The memo gives as good an account of this paradoxical result as we have so far. Here are some relevant excerpts, but I urge you to read the memo in full and consult the extensive supporting material:
...The president and his campaign acted boldly to create an election dynamic that enabled Bush to escape the consequences of his incumbency and the public’s desire for change. That included a contrast on character and leadership, though that would not have saved the president. More important was the attack on Kerry on abortion and gay marriage and the extreme cultural polarization of the country. That proved effective at the end because the president was able to keep the election centered on safety (the terrorist threat) and values, rather than on Iraq and the stagnant economy. Bush asked people to vote their beliefs and feelings, rather than to judge his performance or ideas for the future.
That is why George Bush’s vote on Election Day exceeded his pre-election job approval and exceeded his final poll numbers.
...John Kerry and his campaign were in a position to win the presidency, falling short at the end. While Kerry crossed the threshold on security, he was weighed down by doubts about his convictions and authenticity and cultural baggage that left him short with rural, many blue collar, non-college educated and union voters, and Hispanics. In the end, Kerry was unable to make the economy a central point of choice and change or break through with his vision for creating better jobs with more affordable health care. When that became apparent in the last week, large sections of downscale America shifted, opting to vote their values, rather than their economic worries. That produced a cultural surge at the end, an intensified polarization that took down many Democrats in rural states and the South, that diminished their blue collar support generally and that allowed George Bush to get a national majority from red America.
...A sizeable majority felt the country was headed in the wrong direction; their top issues remained the economy and jobs and Iraq, along with the war on terrorism.

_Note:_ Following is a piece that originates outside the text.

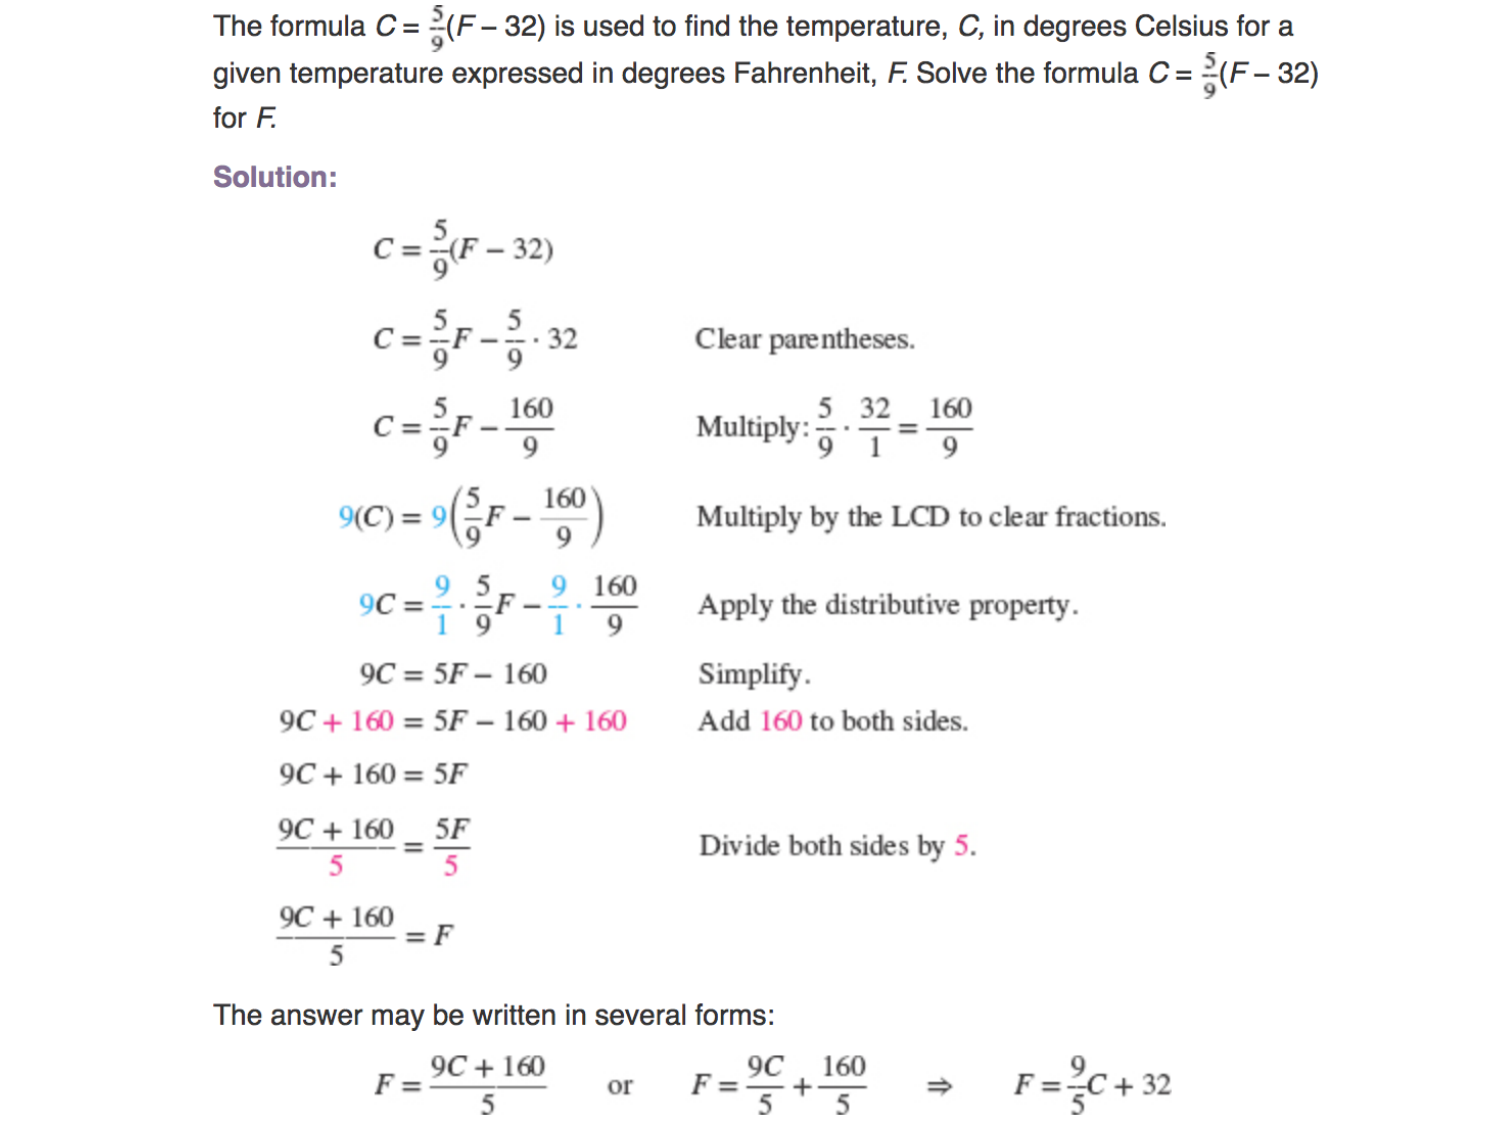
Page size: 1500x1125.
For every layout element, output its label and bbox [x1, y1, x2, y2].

list [0, 0, 1500, 1125]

Indeed, many more voters said they wanted an election about the economy and health care, rather than about how to keep America safe (52 to 41 percent).
...The answer [to the question of why a change electorate re-elected the incumbent] lies in the success of the Bush campaign in defining John Kerry and in keeping the campaign centered on safety and values to the end. It also lies in the inability of the Democrats to make the economy and their vision for the country compelling for the electorate, particularly those most hurt by current changes. Together, that gave us the cultural polarization of the 2004 election.
...[T]he very late deciders, either broke evenly or more for Kerry, as one would expect in an incumbent election. But...that was swamped by the shift of downscale voters in the final week and a half, as values trumped the undeveloped economic concerns. In that period, the vote broke for Bush by 55 to 44 percent.
...Many of these downscale voters were concerned about economic problems as well as moral decline. They mostly hung back from Bush, many providing him with less support than in 2000, until the final 10
days of the election. This pattern was most evident for the following groups:
• Among white rural voters – key to what happened in so many battleground states and in so many U.S. Senate races – Bush’s vote was at only 57 percent, 6 points below where Bush stood in 2000. But about 10 days out, they broke, ultimately giving Bush what he achieved four years earlier.
• Among white older non-college educated women, Bush’s vote had fallen
to 45 percent, 5 points below his 2000 level, though the vote started to break 10 days out and moved to Bush in the final weekend, ultimately reaching 58 percent.
• The white older non-college educated men also lagged for Bush. In the last week, Bush’s vote stood at 52 percent, 6 points below the 2000 level, but they broke Bush on Election Day.
• White seniors were lagging for Bush right to the end, with Bush 4 points below the 2000 level. But with few material issues being debated in 2004 – no “lock box” – seniors voted their moral concerns, giving Bush a stunning 59 percent. (In The Two Americas, Greenberg highlighted how seniors have always given Republicans about 60 percent of their votes before seniors issues were contested, starting in 1992.)
...In this final phase, unfortunately, the economic issues slipped away for the Democrats. After the debates, voters preferred Kerry over Bush on the economy by up to 7 points, but in the final week that slipped to just 2 points. More importantly, the issue focus moved away from the economy and to Iraq. Both during the debates and on Election Day, a third of the voters said terrorism was their top voting issue. Iraq grew in importance through the final weeks – up from 19 to 26 percent – but at the expense of the economy and jobs, which dropped from 35 to 28 percent. This election moved away from the Democrats’ key issues and choice in the final phase of voter decision-making.
When the economy slipped away as an issue in this final phase, Bush was in a strong position to consolidate these voters on their worries about terrorist and safety and their worries about John Kerry on the cultural issues and his values. That led to the late shift of white rural, blue collar, and senior voters to Bush. That gave Bush his narrow national majority.
So there you have it: a very plausible description of how Bush managed to win this election--a description that adds a great deal of important detail to the generally superficial newspaper accounts of Bush's victory. Lacking, however, is much of an explanation for why this cultural surge at the end of the campaign took place and what, if anything, Democrats could have done to forestall it.
That's a tough one--and one we're all going to have to think about.